Saved entries:
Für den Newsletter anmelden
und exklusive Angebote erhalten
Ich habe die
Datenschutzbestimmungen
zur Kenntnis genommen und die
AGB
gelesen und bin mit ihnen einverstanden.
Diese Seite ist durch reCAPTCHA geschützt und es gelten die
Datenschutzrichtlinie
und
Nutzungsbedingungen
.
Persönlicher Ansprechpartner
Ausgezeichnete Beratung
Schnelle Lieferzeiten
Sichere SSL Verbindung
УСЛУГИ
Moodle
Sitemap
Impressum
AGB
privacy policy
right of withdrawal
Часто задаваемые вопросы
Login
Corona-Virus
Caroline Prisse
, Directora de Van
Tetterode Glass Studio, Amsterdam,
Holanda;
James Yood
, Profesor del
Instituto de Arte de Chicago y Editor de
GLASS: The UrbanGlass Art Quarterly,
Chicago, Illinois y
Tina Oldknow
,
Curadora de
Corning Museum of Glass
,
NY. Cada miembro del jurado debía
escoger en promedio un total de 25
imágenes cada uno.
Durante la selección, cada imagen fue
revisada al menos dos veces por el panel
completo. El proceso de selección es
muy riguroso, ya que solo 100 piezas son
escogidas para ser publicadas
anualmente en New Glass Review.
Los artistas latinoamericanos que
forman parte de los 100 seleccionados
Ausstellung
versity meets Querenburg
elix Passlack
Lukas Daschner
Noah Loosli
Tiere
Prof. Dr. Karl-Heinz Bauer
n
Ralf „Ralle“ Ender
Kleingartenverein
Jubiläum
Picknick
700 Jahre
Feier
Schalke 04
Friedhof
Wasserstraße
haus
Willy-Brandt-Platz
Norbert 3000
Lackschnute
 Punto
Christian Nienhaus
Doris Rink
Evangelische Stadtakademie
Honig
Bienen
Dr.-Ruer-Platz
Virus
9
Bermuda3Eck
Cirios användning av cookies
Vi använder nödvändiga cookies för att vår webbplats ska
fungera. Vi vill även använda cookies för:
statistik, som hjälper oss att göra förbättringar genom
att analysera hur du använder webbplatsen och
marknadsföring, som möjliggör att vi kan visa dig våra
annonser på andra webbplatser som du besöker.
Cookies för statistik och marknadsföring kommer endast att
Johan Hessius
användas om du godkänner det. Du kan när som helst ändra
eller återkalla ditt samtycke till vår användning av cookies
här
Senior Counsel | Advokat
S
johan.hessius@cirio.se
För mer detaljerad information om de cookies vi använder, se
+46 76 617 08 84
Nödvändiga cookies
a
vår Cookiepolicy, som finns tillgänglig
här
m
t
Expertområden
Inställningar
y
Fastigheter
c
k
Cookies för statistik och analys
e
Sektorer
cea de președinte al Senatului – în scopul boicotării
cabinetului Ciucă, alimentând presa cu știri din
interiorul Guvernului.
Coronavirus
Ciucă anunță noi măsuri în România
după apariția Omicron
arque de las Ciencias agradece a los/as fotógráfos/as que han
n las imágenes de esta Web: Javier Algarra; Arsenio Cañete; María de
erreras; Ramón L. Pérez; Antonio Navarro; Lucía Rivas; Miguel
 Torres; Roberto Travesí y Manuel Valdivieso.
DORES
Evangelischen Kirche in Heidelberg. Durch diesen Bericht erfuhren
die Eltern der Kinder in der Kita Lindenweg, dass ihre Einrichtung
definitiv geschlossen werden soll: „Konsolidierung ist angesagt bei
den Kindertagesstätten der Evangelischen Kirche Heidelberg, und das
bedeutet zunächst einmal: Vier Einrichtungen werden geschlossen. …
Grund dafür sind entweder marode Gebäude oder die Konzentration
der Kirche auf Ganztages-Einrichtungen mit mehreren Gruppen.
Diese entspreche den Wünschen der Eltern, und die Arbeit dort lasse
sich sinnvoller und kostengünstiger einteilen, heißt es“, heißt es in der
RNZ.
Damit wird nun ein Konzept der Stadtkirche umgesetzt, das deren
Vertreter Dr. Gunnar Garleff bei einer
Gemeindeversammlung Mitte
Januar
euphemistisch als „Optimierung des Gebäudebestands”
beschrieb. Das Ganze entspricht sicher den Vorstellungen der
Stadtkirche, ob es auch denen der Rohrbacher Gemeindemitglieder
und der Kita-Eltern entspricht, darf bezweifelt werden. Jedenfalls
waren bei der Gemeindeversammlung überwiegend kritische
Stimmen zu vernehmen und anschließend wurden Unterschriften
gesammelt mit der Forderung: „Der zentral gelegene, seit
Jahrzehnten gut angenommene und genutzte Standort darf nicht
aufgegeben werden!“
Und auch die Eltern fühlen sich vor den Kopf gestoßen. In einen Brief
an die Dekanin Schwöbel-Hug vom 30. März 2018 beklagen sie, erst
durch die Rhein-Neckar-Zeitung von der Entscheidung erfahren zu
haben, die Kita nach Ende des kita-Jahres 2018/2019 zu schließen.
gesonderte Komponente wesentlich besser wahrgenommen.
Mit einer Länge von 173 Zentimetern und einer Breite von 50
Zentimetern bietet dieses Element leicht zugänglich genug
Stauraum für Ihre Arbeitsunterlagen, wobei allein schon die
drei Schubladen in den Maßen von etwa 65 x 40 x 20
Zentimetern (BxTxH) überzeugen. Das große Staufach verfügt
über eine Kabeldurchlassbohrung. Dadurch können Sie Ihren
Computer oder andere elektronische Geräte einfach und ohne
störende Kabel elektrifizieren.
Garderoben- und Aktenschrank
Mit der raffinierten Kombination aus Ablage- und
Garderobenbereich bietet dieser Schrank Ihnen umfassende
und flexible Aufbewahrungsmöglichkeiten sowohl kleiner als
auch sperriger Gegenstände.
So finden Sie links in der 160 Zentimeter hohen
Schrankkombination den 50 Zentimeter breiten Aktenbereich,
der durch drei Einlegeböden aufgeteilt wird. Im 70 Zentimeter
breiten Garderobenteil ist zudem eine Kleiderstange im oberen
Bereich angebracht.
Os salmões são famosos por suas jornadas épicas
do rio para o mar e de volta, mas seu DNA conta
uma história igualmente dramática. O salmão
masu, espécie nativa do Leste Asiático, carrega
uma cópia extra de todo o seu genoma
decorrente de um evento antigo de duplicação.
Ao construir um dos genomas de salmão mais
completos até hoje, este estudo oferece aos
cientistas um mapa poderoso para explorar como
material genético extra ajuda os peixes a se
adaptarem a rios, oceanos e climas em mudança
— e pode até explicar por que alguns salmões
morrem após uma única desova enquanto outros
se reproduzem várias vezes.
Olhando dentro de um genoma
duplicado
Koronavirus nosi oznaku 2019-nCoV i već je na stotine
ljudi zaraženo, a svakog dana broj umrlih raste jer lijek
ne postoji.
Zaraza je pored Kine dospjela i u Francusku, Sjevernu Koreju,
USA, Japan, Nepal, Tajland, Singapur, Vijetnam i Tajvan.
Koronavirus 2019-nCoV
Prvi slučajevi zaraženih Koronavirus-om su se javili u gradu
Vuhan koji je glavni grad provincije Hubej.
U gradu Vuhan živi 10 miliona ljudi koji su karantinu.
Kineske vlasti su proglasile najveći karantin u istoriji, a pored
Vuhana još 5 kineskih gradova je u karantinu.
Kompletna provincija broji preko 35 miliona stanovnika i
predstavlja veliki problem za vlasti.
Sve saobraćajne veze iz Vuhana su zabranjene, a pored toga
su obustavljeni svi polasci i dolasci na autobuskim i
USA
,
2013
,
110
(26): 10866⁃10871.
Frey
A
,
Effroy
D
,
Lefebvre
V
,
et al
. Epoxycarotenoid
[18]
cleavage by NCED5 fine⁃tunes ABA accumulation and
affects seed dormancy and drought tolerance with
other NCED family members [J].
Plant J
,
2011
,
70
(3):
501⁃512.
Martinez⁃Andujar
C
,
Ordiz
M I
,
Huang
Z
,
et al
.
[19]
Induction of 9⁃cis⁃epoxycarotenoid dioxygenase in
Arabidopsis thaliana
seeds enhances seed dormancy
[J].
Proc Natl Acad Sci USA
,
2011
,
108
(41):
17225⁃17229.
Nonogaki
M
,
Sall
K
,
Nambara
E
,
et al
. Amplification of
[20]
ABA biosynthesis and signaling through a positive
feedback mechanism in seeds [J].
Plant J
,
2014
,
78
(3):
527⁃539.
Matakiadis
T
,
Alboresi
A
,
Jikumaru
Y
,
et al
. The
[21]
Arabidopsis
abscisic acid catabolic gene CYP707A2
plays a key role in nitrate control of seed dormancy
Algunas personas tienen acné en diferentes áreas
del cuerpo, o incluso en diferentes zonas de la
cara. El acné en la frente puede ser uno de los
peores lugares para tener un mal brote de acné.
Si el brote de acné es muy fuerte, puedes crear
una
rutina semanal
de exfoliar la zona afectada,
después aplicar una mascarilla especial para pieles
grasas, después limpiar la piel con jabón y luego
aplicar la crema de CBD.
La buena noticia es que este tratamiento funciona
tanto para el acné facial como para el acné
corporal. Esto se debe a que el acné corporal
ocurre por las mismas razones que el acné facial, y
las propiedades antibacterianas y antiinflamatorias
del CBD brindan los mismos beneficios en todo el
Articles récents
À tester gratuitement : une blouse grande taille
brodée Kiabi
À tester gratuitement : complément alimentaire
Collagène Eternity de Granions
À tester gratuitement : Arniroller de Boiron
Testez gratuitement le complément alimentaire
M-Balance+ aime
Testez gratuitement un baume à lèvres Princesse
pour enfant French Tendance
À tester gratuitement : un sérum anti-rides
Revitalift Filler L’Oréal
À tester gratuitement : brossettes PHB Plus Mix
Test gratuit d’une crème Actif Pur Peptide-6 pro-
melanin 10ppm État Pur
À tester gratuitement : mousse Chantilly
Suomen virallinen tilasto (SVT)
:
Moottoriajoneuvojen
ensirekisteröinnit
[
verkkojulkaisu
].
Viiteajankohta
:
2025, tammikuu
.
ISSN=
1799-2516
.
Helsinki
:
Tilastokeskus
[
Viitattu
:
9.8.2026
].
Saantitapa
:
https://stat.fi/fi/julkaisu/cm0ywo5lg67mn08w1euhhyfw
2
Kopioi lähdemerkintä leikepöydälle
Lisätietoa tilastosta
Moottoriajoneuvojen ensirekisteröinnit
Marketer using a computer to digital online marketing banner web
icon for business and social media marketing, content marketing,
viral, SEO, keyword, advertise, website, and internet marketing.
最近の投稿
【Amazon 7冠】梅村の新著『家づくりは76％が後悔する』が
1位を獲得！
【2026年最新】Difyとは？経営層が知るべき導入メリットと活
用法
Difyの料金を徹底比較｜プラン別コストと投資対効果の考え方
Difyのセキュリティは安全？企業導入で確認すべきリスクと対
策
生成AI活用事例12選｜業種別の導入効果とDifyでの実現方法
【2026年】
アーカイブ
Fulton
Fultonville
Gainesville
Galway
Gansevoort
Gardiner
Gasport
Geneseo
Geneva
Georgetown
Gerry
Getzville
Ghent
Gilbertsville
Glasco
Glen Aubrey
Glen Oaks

(About this exercise)
Only a number is wanted here: how many lines of the data hold the string "complément".

(Exercise response)
2